🤖 AI Summary
This work addresses the degradation in accuracy and coherence commonly observed in large language models when handling long-context tasks, a challenge exacerbated by exposure bias, sparse rewards, and the difficulty of directly optimizing arbitrary reward signals. To overcome these limitations, the authors propose dGRPO, a novel approach that unifies Group Relative Policy Optimization (GRPO) with Online Policy Distillation (OPD) from a stronger teacher model into a single objective, enabling synergistic outcome-driven policy optimization and knowledge transfer. The study also introduces LongBlocks, a synthetic dataset designed to support multi-hop reasoning and evaluation of long-form text generation. Experimental results demonstrate that dGRPO substantially outperforms baseline methods such as supervised fine-tuning and vanilla GRPO, achieving significant gains in long-context performance while preserving short-context capabilities, thereby establishing an efficient and stable new paradigm for long-context alignment.
📝 Abstract
Adapting large language models (LLMs) to long-context tasks requires post-training methods that remain accurate and coherent over thousands of tokens.

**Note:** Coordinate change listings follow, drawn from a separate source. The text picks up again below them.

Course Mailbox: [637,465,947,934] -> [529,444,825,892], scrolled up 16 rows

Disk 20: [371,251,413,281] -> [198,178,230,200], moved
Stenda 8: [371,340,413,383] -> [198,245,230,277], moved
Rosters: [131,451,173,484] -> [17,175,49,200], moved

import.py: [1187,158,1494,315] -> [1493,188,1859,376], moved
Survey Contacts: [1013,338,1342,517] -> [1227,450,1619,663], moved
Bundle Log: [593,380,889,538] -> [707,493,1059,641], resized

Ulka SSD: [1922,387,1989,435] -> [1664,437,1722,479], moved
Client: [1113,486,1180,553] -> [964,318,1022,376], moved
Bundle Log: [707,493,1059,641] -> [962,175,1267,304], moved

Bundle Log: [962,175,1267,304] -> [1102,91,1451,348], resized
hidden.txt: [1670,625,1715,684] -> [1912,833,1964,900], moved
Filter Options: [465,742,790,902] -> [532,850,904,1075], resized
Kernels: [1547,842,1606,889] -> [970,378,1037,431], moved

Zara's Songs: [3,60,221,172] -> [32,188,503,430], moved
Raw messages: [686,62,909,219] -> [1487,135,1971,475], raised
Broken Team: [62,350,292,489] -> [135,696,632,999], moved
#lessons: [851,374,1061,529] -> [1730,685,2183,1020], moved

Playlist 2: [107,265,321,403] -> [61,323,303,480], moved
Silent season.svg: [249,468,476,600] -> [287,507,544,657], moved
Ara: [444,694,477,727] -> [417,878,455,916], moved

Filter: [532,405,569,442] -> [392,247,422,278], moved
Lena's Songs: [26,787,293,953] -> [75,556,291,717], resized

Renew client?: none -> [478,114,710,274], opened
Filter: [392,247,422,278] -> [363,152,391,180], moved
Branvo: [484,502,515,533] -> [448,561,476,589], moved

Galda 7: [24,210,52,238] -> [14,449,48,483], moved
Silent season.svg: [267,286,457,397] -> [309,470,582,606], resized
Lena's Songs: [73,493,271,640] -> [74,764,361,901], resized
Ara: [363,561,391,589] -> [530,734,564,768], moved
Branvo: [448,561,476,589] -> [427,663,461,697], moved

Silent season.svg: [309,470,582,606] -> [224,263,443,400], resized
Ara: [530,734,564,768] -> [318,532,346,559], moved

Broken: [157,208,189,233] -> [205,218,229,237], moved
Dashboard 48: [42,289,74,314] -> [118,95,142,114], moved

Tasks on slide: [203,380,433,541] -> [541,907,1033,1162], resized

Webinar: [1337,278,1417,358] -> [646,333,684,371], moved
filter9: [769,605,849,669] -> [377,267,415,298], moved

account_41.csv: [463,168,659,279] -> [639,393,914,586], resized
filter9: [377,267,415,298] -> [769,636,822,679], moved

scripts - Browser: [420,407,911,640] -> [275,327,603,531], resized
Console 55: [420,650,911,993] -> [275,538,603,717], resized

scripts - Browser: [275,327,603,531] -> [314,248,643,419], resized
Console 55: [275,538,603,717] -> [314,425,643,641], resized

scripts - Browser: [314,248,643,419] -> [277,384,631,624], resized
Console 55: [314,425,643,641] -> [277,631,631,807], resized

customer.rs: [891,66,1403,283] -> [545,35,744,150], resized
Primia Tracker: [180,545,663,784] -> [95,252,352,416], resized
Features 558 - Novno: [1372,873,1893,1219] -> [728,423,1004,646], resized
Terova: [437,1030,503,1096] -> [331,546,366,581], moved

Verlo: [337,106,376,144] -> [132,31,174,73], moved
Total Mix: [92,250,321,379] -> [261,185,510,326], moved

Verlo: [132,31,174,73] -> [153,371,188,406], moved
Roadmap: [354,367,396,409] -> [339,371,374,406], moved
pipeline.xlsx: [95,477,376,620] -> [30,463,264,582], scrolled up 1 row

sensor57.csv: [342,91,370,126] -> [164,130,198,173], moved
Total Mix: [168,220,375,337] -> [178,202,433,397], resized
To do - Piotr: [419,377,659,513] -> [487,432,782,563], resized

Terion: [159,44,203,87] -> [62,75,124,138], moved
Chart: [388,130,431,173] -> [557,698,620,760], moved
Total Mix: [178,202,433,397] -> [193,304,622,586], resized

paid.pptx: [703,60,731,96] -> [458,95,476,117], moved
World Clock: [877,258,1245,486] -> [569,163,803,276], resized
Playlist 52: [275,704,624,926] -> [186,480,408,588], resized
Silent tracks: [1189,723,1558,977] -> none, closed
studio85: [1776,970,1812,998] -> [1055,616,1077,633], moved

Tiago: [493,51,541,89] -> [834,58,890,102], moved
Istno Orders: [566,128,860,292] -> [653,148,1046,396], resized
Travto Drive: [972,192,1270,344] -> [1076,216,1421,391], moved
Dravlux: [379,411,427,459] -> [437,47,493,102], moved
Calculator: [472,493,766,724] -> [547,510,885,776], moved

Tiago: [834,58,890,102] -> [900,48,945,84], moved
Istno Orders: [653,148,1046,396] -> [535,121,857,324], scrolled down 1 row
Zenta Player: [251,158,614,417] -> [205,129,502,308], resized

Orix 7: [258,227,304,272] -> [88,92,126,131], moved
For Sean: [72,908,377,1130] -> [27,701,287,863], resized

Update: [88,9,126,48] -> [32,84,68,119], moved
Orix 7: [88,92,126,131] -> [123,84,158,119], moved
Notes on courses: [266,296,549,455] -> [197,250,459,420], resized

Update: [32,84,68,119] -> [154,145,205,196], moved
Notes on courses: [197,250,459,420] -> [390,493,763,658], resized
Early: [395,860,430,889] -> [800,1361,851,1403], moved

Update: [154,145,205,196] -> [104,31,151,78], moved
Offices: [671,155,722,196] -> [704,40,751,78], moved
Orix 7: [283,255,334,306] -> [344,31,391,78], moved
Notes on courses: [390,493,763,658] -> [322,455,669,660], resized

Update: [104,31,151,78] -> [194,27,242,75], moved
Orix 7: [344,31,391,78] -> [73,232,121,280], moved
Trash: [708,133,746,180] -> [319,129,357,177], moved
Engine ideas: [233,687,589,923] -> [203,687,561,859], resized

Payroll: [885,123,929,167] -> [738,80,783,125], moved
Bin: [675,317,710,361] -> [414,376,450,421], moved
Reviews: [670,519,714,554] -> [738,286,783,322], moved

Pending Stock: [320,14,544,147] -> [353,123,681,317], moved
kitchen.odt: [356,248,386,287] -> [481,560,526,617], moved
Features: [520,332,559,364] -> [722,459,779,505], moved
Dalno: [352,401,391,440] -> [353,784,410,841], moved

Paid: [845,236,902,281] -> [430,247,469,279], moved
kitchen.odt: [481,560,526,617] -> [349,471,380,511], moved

Existing approaches are limited in several ways: 1) off-policy methods such as supervised fine-tuning (SFT) and knowledge distillation (KD) suffer from exposure bias and limited recovery from model-generated errors over long horizons; 2) on-policy reinforcement learning methods such as Group Relative Policy Optimization (GRPO) better align training with model-generated states, but are unstable and sample-inefficient due to sparse rewards; 3) on-policy distillation (OPD) provides dense token-level guidance, but does not directly optimize arbitrary reward signals. In this paper, we propose Distilled Group Relative Policy Optimization (dGRPO), a method for long-context reasoning that augments GRPO with dense guidance from a stronger teacher via OPD. We also introduce LongBlocks, a synthetic long-context dataset spanning multi-hop reasoning, contextual grounding, and long-form generation. We conduct extensive experiments and ablations comparing off-policy training, sparse-reward GRPO, and our combined approach, leading to an improved recipe for long-context alignment. Overall, our results show that combining outcome-based policy optimization with knowledge distillation in a single objective provides a more stable and effective path to long-context reasoning, while preserving short-context capabilities.